New Mexico has the only medical examiner's office in the U.S. that routinely makes CT scans of nearly every individual whose death is investigated. Between 2010 and 2017, over 15,000 scans were done, resulting in an unparalleled research resource.

Personal identifiable information is being removed from the scans so officials say privacy and anonymity are preserved.

The high-resolution images could be used for detecting child abuse, survivability of trauma and more accurate detection of forensic factors such as age and sex.

Report Shows New Mexico Remains 48th In Nation In Child Poverty - Associated Press

A child-advocacy group says New Mexico's child poverty rate has decreased but that the state still rates 48th in the nation when compared with other states.

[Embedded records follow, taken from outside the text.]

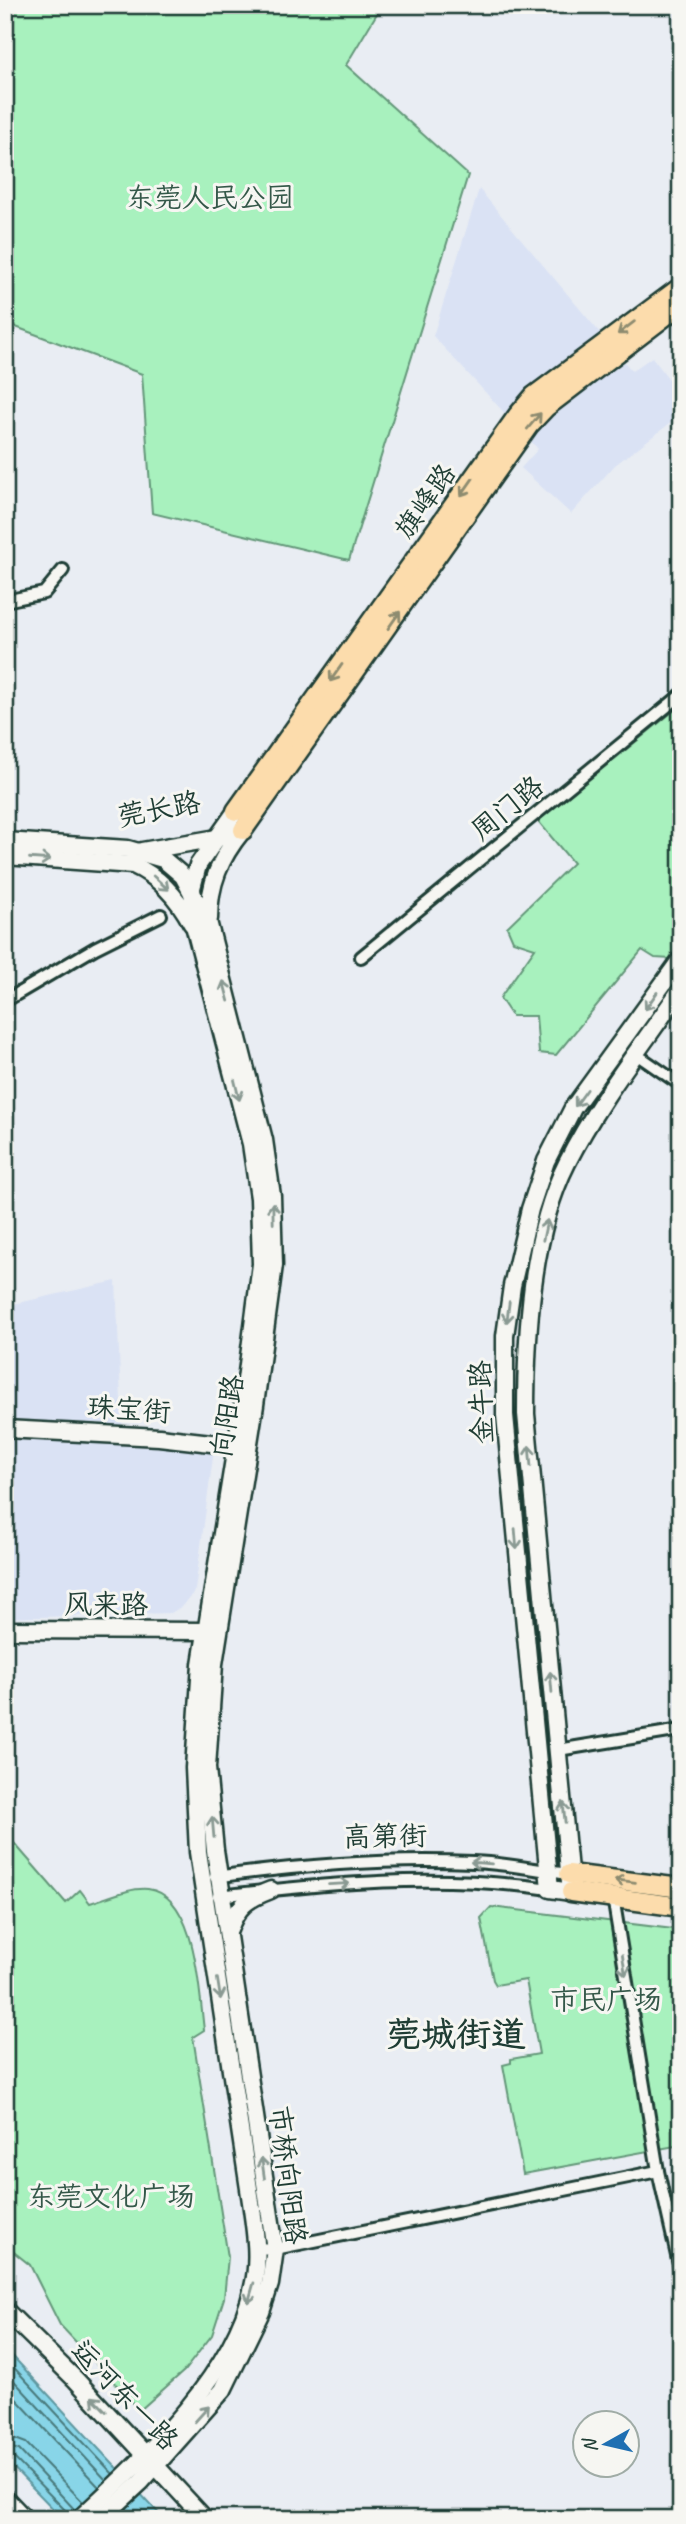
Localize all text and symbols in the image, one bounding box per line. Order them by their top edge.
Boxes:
park label: 东莞人民公园 [126,180,294,215]
one-way arrow [617,321,636,335]
one-way arrow [526,412,542,430]
street label: 旗峰路 [387,457,463,545]
one-way arrow [460,477,474,496]
one-way arrow [387,611,401,630]
one-way arrow [329,663,343,682]
street label: 周门路 [463,768,551,848]
street label: 莞长路 [114,784,204,834]
one-way arrow [28,852,51,865]
one-way arrow [152,874,169,891]
one-way arrow [219,980,232,1002]
one-way arrow [644,991,658,1010]
one-way arrow [231,1078,244,1101]
one-way arrow [573,1088,588,1107]
one-way arrow [266,1201,279,1224]
one-way arrow [539,1219,553,1242]
one-way arrow [502,1300,515,1323]
street label: 金牛路 [462,1359,500,1445]
street label: 向阳路 [203,1372,251,1460]
street label: 珠宝街 [86,1389,172,1429]
one-way arrow [523,1445,536,1468]
one-way arrow [510,1527,523,1549]
street label: 风来路 [64,1587,148,1622]
one-way arrow [544,1671,557,1694]
one-way arrow [557,1801,570,1824]
one-way arrow [206,1816,219,1839]
street label: 高第街 [343,1818,427,1854]
one-way arrow [470,1856,492,1869]
one-way arrow [614,1875,637,1888]
one-way arrow [327,1877,350,1890]
one-way arrow [618,1953,631,1976]
one-way arrow [212,1977,225,2000]
park label: 市民广场 [550,1982,662,2017]
district label: 莞城街道 [386,2012,526,2057]
street label: 市桥向阳路 [262,2103,314,2247]
one-way arrow [256,2157,269,2180]
park label: 东莞文化广场 [27,2179,195,2214]
one-way arrow [243,2282,256,2304]
street label: 运河东一路 [64,2332,186,2458]
one-way arrow [91,2396,108,2413]
one-way arrow [194,2405,210,2423]
north arrow [570,2408,640,2478]
text: N [577,2436,603,2454]

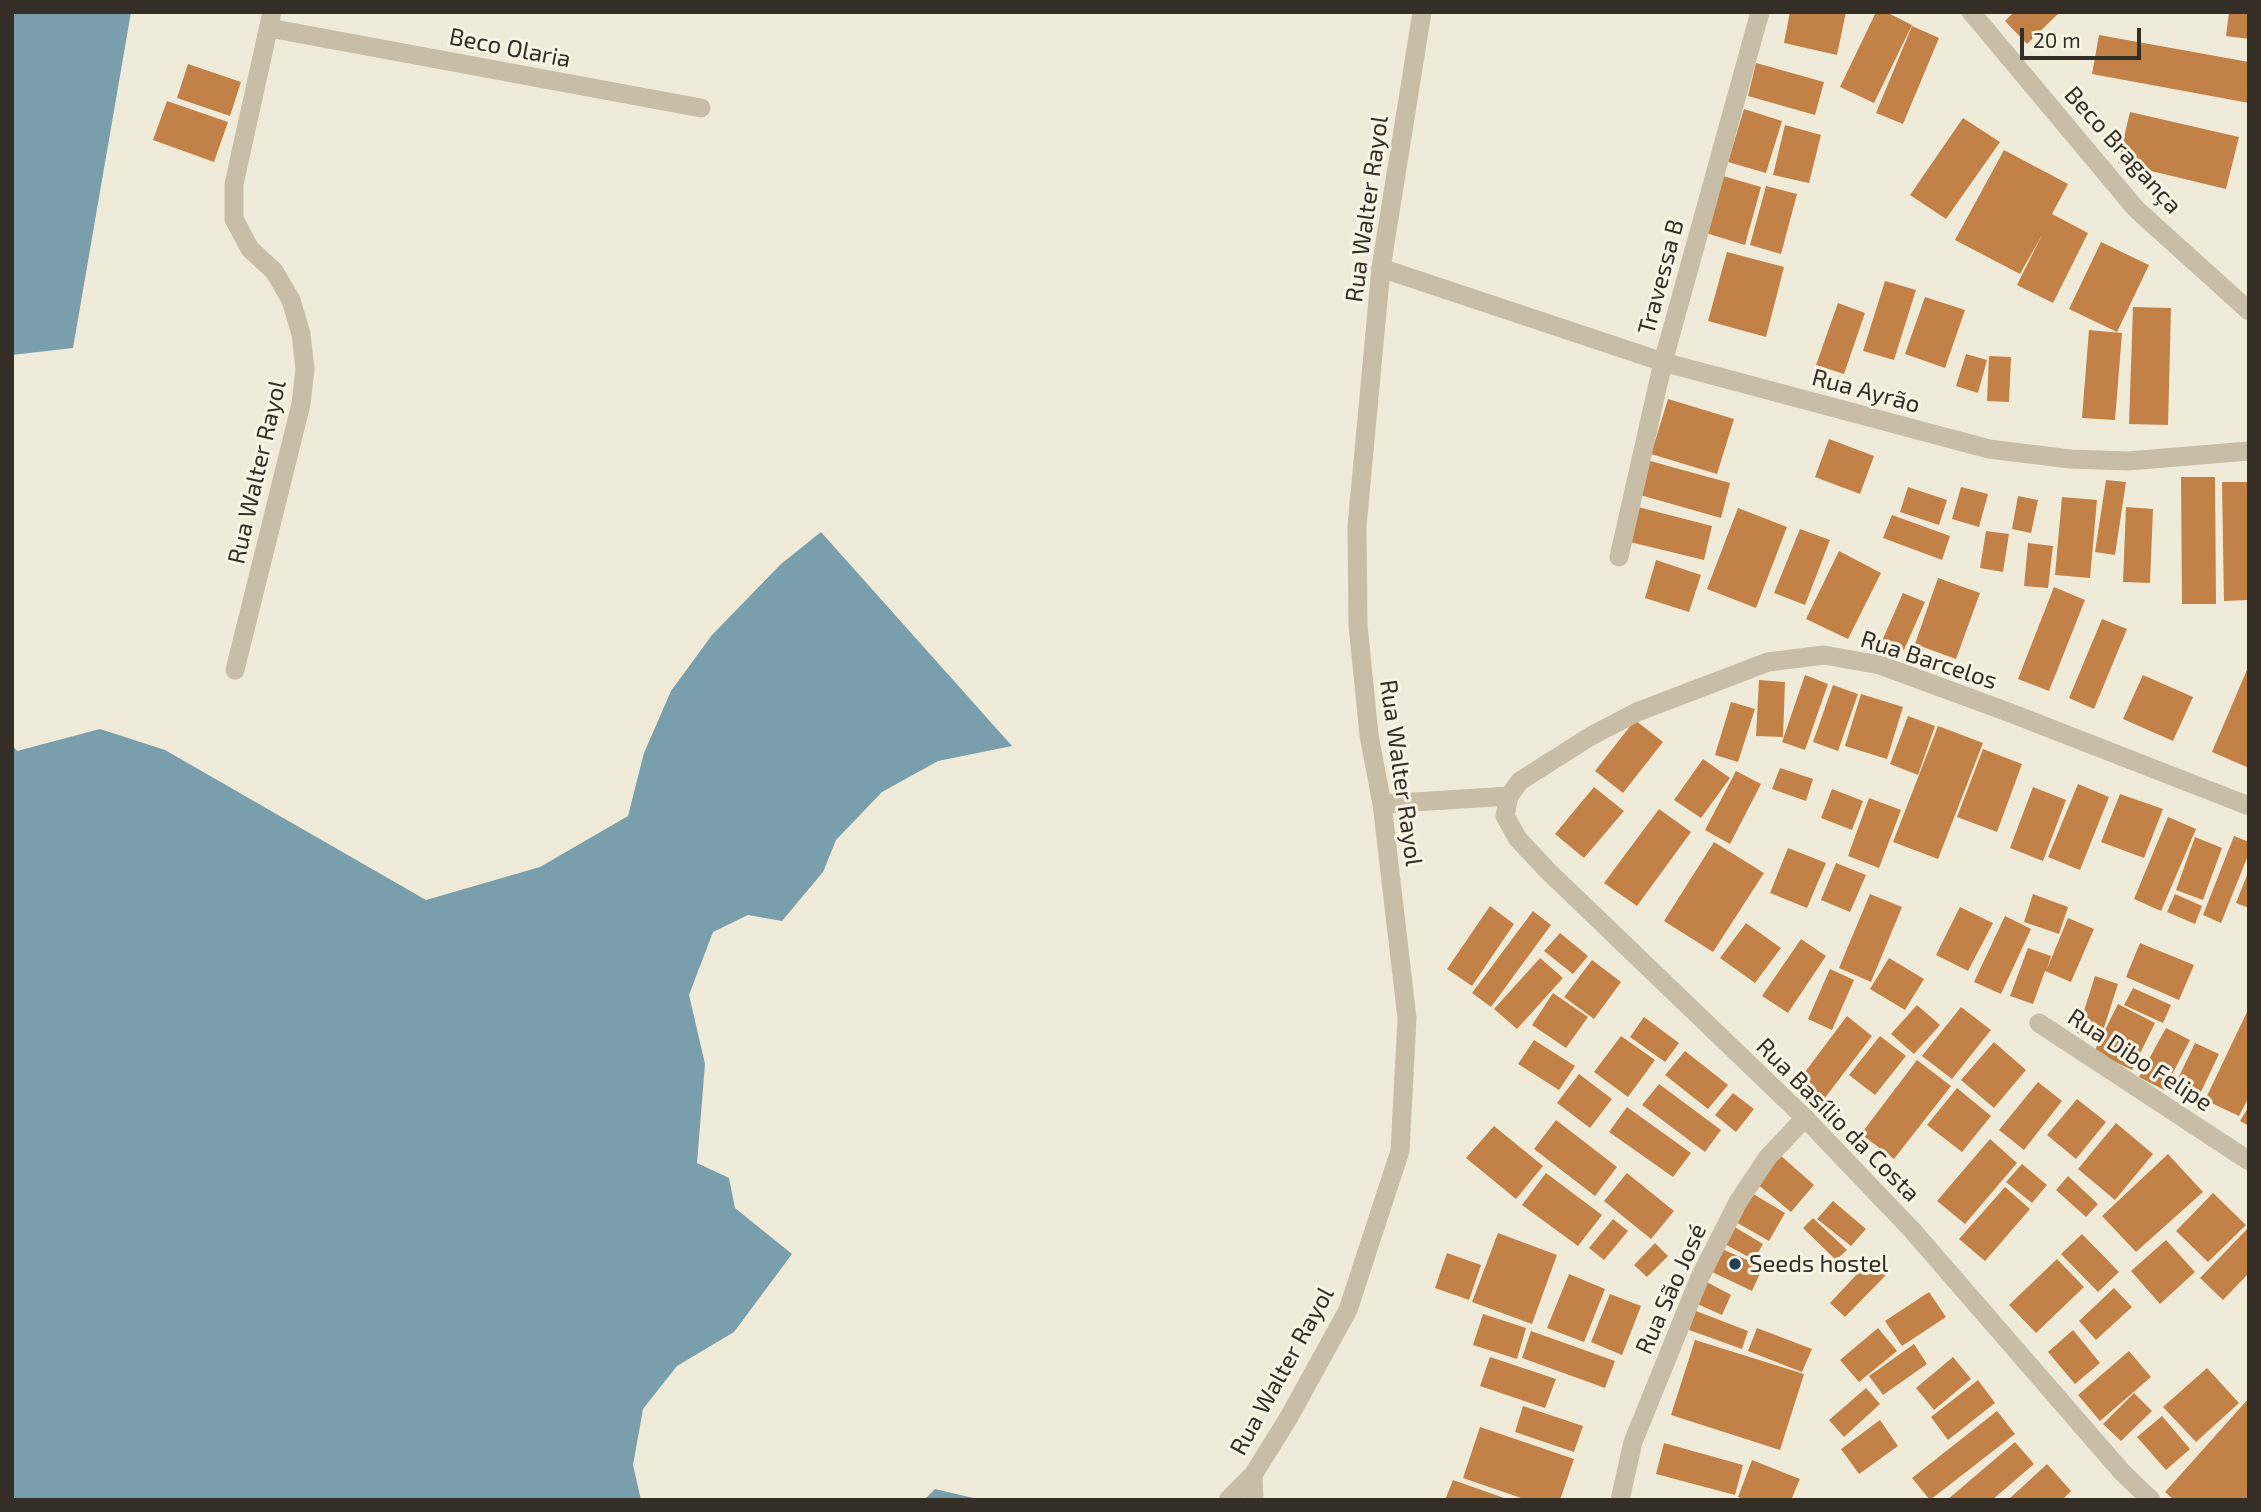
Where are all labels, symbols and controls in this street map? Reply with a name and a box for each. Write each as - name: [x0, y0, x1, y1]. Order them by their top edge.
- scale bar: [2023, 14, 2144, 58]
- street label: Beco Olaria: [447, 22, 573, 74]
- text: 20 m: [2033, 27, 2081, 52]
- street label: Beco Bragança: [2058, 80, 2188, 220]
- street label: Rua Walter Rayol: [1340, 114, 1394, 304]
- street label: Travessa B: [1632, 216, 1690, 338]
- street label: Rua Ayrão: [1809, 363, 1923, 419]
- street label: Rua Walter Rayol: [222, 377, 292, 567]
- street label: Rua Barcelos: [1857, 624, 2001, 696]
- street label: Rua Walter Rayol: [1374, 678, 1428, 868]
- street label: Rua Dibo Felipe: [2062, 1002, 2218, 1118]
- street label: Rua Basílio da Costa: [1750, 1032, 1926, 1208]
- street label: Rua São José: [1629, 1219, 1713, 1359]
- place label: Seeds hostel: [1749, 1250, 1888, 1278]
- marker: Seeds hostel: [1727, 1256, 1743, 1272]
- street label: Rua Walter Rayol: [1224, 1282, 1340, 1460]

New Mexico Voices for Children released the 2018 New Mexico Kids Count Data Book as the Legislature assembled Tuesday to convene its annual session.

The group says New Mexico's child poverty ranking among the states held steady despite gains in some areas because other states saw larger improvements.

According to New Mexico Voices, New Mexico lags the nation on indicators such has teen pregnancy, high school graduation rates and children who live in high poverty areas.

Policy recommendations in the report include enacting a child tax credit and making other taxation changes to reduce the state's reliance on boom-and-bust oil revenue.

Jonathan Nez Sworn In As Navajo Nation President - Associated Press

Jonathan Nez has been sworn in as president of the Navajo Nation.

Nez delivered a message Tuesday of hope, resilience and change, of breaking old ways of thinking to move the tribe forward.

He and Vice President Myron Lizer took their oaths of office at an indoor sports arena in Fort Defiance, north of the Navajo Nation capital.

The ceremony was a mix of traditional Navajo and Christianity, reflecting the men's beliefs that tribal philosophy and God will help guide their administration.

Nez says change presents an opportunity for tribal leaders and Navajos to work together, and to incorporate the ideas of Navajo youth.

Thousands attended the inauguration, including other tribal leaders in Arizona.

Nez and Lizer easily won November's general election to lead the tribe for the next four years.